Ben Zehra, benim hikayem de Alinin hikâyesinden farklı değil ben de çok içine kapanık bir insandım niye böyleydim hala anlamış değilim ama dediğimiz gibi insan değişir kimse aynı kalmaz...
Ben de zamanla açılmıştım elbet hani şey benzetmesi yaparlar ya "Kabak çiçeği gibi açıldı" beni az çok gören tanıyan mahallede ki teyzelerin ağzında genellikle bu laf vardı sabahtan akşama kadar insanları eleştirmek yoldan geçenlerin arkasından bakmak tek işleri buydu bir insan niye başkasının hayatına karışmak ister ki ? Sonuçta herkesin kendi hayatı.
Neyse lafı fazla uzatmaya gerek yok ben Zehra hayatta tek bildiğim şey adım ve kimseye güvenmemen en başta da "Ailene"
Çok güzel değildim kendimi hiçbir zaman öyle de hissetmedim ama okulda ki erkeklerin gözü bir türlü üstümden gitmiyordu. Okuduğum bir kitapta öyle güzel muazzam bir söz vardı ki...Kitapta şöyle diyordu "Birini güzel olduğu için sevmezsin ki sen, sevdiğin için güzelleşir o"
Ben de bugüne kadar hiçbirine yüz vermeyip sadece Ali'yi sevmek istemiştim ve onun da buna pek karşılıksız kalmadığını düşünüyordum.
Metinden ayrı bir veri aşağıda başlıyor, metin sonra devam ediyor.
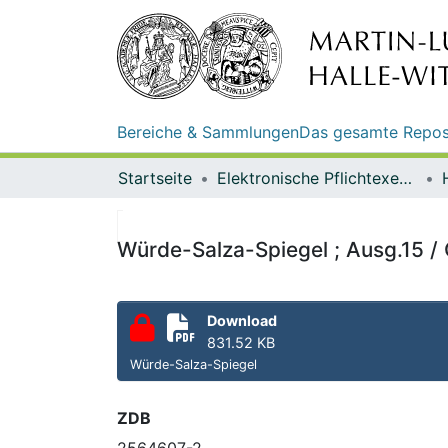
Bereiche & Sammlungen
Das gesamte Repos
Startseite
Elektronische Pflichtexemplare
Würde-Salza-Spiegel ; Ausg.15 /
Download
831.52 KB
Würde-Salza-Spiegel
ZDB
2564607-2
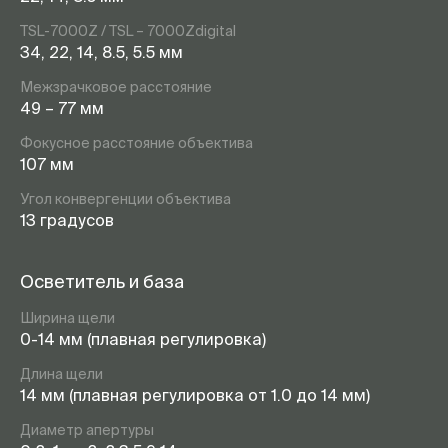
TSL-7000Z / TSL – 7000Zdigital
34, 22, 14, 8.5, 5.5 мм
Межзрачковое расстояние
49 – 77 мм
Фокусное расстояние объектива
107 мм
Угол конвергенции объектива
13 градусов
Осветитель и база
Ширина щели
0-14 мм (плавная регулировка)
Длина щели
14 мм (плавная регулировка от 1.0 до 14 мм)
Диаметр апертуры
Zehra'nın ailesi Ali'nin ki gibi şiddet meyilli değildi aksine Zehra' nın üstüne öyle çok düşerlerdi ki artık insan bunalıp kafayı yeme derecesine gelirdi hayal bile etmesi kötüydü her an yanı başında, her gittiğin yere senle gelen ve hiçbir şeye izin vermeyen aile'nin olması ne kötü bir şey. insanları düşünmek ,sevmek çok önemli ama her şeyden önce "Anlaşılmayı" beklemek lazım sonuçta her şey' in fazlası zarar...
Ailesi Zehra için bir sürü özel öğretmenler tutup devamlı teste boğuyordu Zehra da her ne kadar yorulsa da katlanmak zorundaydı sonuçta ailen senin için bu kadar uğraşıp bir yerlere gelmeni istiyorsa sende onlar için çalışıp kazanmalıydın .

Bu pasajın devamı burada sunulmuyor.